Provided entries —
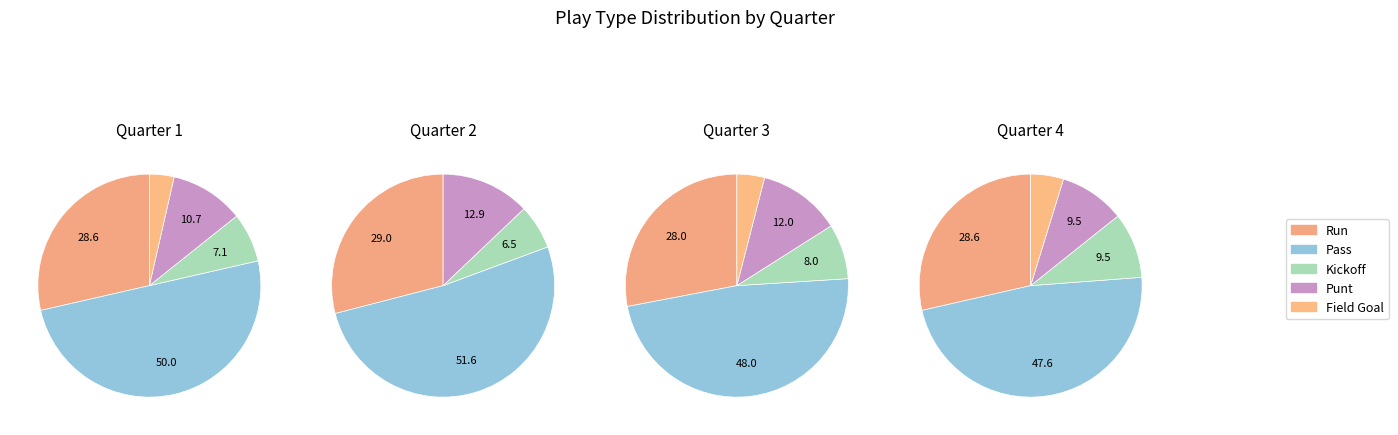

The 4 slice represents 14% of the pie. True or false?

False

==

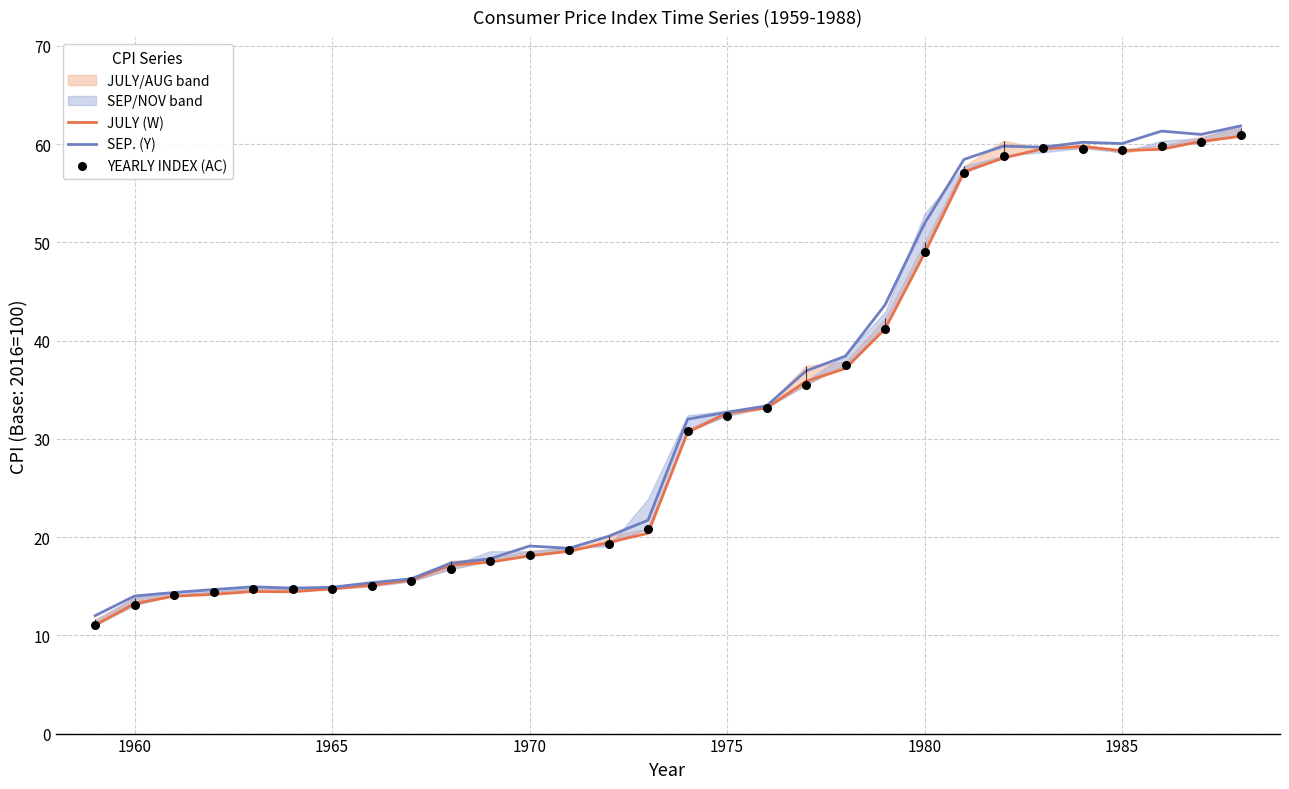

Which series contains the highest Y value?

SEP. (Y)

---

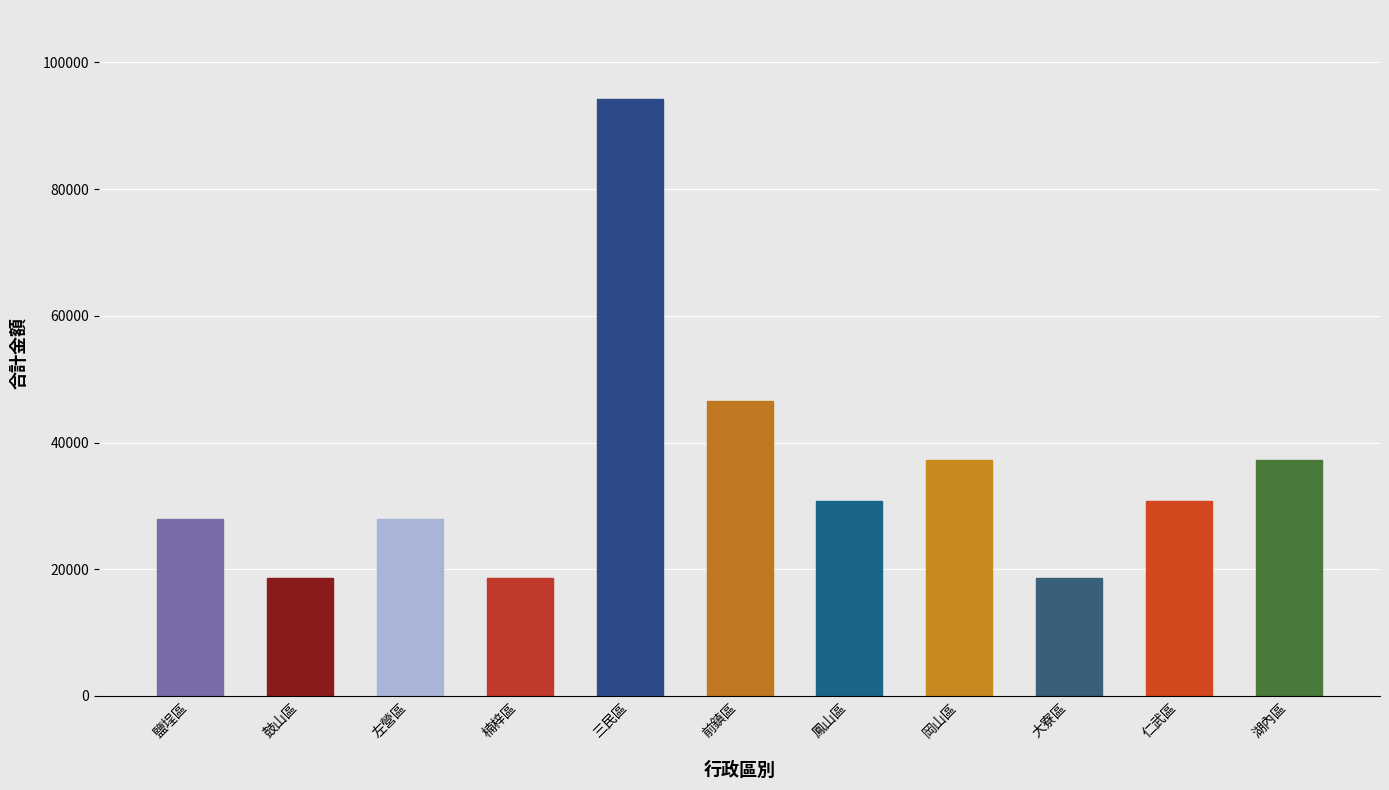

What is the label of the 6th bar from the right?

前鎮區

The problem — Copy out each line in the entries above that contains the string "right". Treat uppercase and lowercase letters as different.

Task solution —
What is the label of the 6th bar from the right?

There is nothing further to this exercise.